Except the intersection to which I was referring doesn’t have dual left turns of the sort your diagram shows.
Well, that's great if you know the layout ahead of time. A sign warning me of what's ahead, though, assumes I don't already know the layout. If I saw that sign, I would not interpret as meaning that one left-turning movement and one right-turning movement were in conflict.
It has dual left turns leaving the JCC, dual left turns from westbound 236 to southbound Guinea, and single left turns for the other two left-turn movements; it also has dual right turns from northbound Guinea to eastbound 236.
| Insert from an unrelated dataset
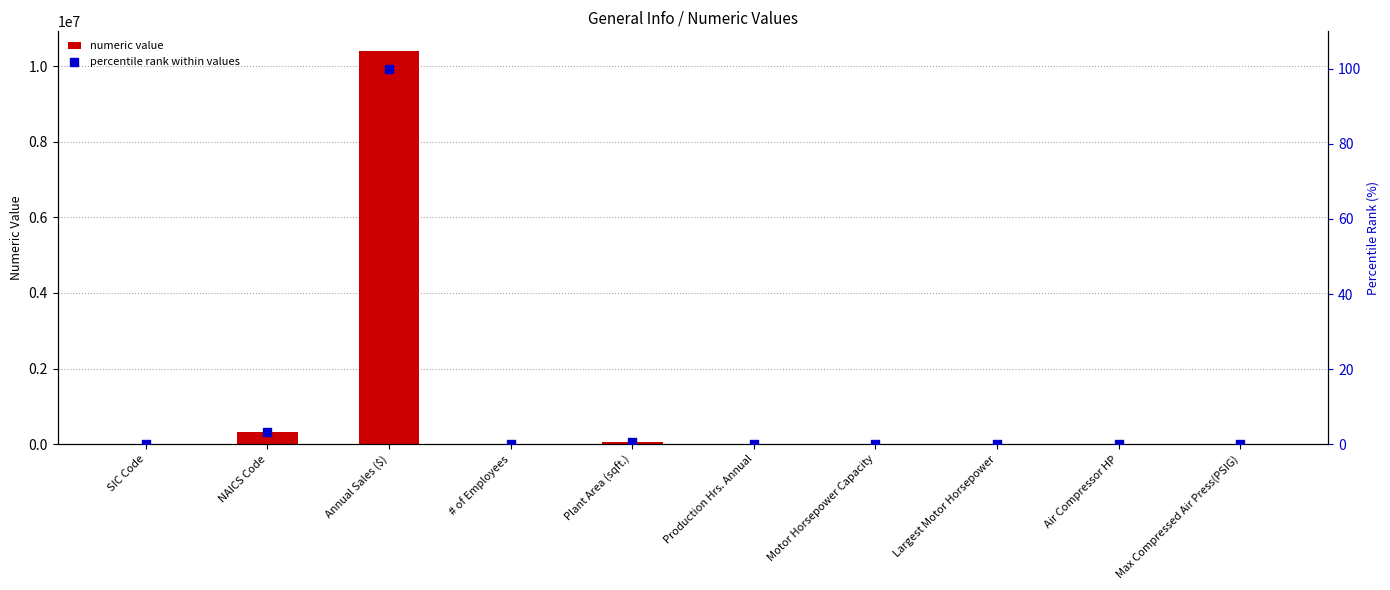

What are all the series names shown in the legend?

numeric value, percentile rank within values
See below. Sorry about the crummy lines, I’m not good at drawing with a mouse. The traffic turning right following the red lines never has a green at the same time as traffic turning left following the yellow lines. It’s the red-line movement that used to have the “Opposing Dual Left Turns Ahead” sign, and I assume it was intended to warn the right-on-red crowd that they should expect traffic to be coming from across the intersection, not just from the left.

Sorry, I meant the intersection you linked to, which has dual left-turn lanes in all four directions: https://goo.gl/maps/WfjbHu6pSLpfU8bf7
Ah, I see. Your post quoted the part of my discussion about the intersection in Virginia (near where I grew up, so I'm extremely familiar with it) rather than the reference to the one in Florida, so that's why I thought you were talking about the one in Virginia. My point about the intersection in Florida was simply that I thought the light-up part-time "No Turn on Red" sign that prohibits the movement only when there is turning traffic coming into conflict with the right on red is more effective, and clearer, than the other mock-up sign CtrlAltDel posted further up the thread (the "[No Right Turn icon] with Oncoming Left Turn" sign).
Either way, of course, drivers turning on red are supposed to know they have to stop and yield, though as a general matter I think people seem to have decided that they are "entitled" to turn right on red such that they think that's an ordinary movement, rather than an exception to a red light.
I think, though, that you're ultimately agreeing with my point that "Opposing Dual Left Turns Ahead" in the context seen at the Virginia intersection was not a helpful sign. I'm guessing VDOT might have agreed because the sign was removed. I would argue that the wording was not one the average driver would understand in any event!